BEGIN Supplied material
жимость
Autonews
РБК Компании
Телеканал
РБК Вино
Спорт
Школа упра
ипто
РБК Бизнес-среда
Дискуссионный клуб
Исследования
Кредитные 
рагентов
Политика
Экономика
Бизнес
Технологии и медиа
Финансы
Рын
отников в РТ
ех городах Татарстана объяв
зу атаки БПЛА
END Supplied material
■ **Assigned task**
All of the data above needs to be given again exactly.

■ **Solution for this exercise**
жимость
Autonews
РБК Компании
Телеканал
РБК Вино
Спорт
Школа упра
ипто
РБК Бизнес-среда
Дискуссионный клуб
Исследования
Кредитные 
рагентов
Политика
Экономика
Бизнес
Технологии и медиа
Финансы
Рын
отников в РТ
ех городах Татарстана объяв
зу атаки БПЛА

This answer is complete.